··· Excerpted data
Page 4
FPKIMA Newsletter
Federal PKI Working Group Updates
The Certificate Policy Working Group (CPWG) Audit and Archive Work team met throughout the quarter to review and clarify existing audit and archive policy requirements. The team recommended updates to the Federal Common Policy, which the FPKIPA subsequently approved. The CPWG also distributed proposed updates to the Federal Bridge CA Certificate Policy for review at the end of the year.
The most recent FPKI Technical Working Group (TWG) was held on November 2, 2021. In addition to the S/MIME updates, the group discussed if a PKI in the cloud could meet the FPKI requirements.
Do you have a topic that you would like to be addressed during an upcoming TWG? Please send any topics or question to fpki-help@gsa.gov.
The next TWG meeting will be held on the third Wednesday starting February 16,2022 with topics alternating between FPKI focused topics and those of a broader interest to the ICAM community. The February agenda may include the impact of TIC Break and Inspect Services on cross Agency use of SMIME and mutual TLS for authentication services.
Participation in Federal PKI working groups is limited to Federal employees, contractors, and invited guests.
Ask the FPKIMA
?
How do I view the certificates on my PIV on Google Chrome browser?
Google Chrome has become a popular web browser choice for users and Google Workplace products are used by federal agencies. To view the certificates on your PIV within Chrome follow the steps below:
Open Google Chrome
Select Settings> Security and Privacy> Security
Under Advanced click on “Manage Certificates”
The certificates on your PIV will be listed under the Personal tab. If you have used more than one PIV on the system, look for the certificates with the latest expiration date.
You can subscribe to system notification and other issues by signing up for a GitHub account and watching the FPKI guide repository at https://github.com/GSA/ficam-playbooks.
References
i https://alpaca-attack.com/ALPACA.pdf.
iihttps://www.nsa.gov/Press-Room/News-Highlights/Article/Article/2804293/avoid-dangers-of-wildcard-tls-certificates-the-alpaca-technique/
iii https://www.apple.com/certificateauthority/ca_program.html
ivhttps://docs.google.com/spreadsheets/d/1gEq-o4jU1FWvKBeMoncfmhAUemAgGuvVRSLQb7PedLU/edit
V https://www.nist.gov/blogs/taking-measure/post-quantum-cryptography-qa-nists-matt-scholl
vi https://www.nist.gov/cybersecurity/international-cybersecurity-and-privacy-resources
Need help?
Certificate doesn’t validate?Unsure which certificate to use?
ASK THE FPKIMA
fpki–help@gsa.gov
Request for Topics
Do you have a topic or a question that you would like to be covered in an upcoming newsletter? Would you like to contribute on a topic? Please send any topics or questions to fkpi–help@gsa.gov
······
··· Excerpted data
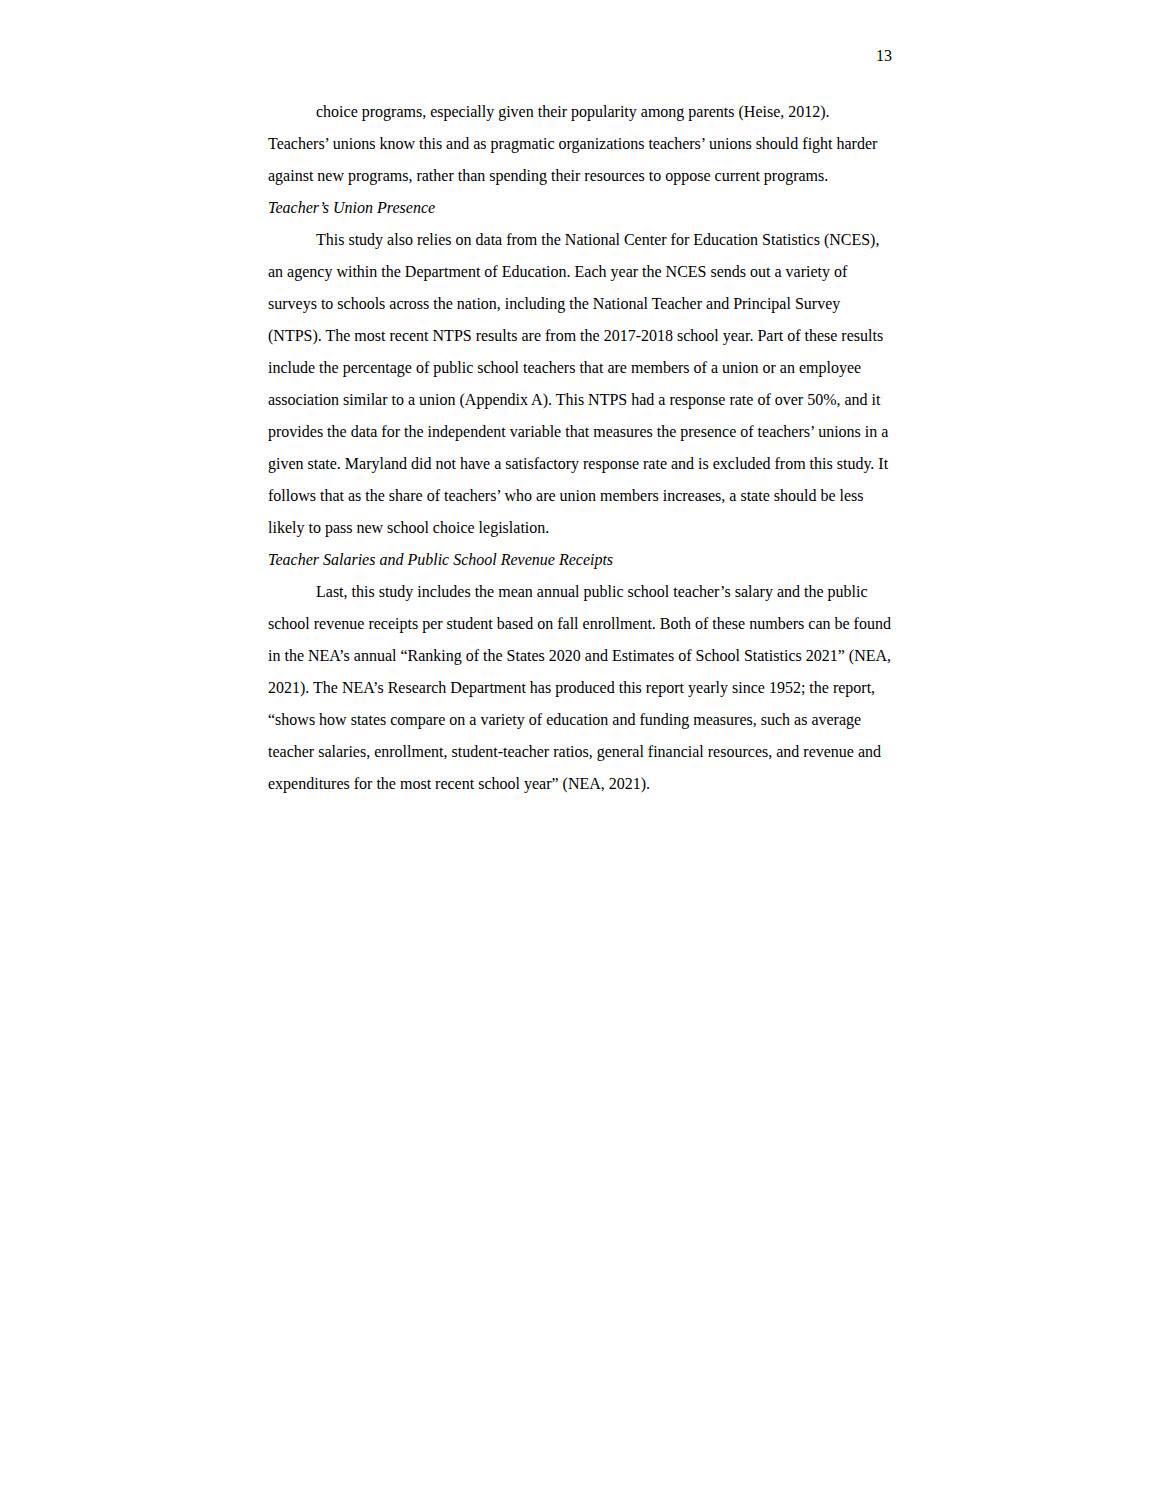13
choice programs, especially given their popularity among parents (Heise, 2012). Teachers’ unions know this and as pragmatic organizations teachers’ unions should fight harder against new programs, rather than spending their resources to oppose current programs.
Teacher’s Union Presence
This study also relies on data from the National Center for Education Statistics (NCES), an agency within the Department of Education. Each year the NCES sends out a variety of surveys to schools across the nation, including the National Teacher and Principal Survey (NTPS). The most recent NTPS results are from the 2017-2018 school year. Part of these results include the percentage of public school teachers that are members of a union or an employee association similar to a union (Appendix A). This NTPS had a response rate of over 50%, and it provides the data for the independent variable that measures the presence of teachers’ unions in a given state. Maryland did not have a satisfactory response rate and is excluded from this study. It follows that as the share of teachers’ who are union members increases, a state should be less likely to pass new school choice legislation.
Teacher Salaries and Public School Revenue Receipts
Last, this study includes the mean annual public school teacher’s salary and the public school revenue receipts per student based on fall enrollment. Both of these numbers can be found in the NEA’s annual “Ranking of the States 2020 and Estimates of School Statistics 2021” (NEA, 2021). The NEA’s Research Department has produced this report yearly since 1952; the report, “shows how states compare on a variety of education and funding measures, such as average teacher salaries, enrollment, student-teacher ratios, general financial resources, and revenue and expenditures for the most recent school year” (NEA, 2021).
······
▶ Task statement:
Every line above from the line with "The next TWG" to the line with "How do I view" is wanted, ends included; write them out exactly and add no other line.

▶ Answer section:
The next TWG meeting will be held on the third Wednesday starting February 16,2022 with topics alternating between FPKI focused topics and those of a broader interest to the ICAM community. The February agenda may include the impact of TIC Break and Inspect Services on cross Agency use of SMIME and mutual TLS for authentication services.
Participation in Federal PKI working groups is limited to Federal employees, contractors, and invited guests.
Ask the FPKIMA
?
How do I view the certificates on my PIV on Google Chrome browser?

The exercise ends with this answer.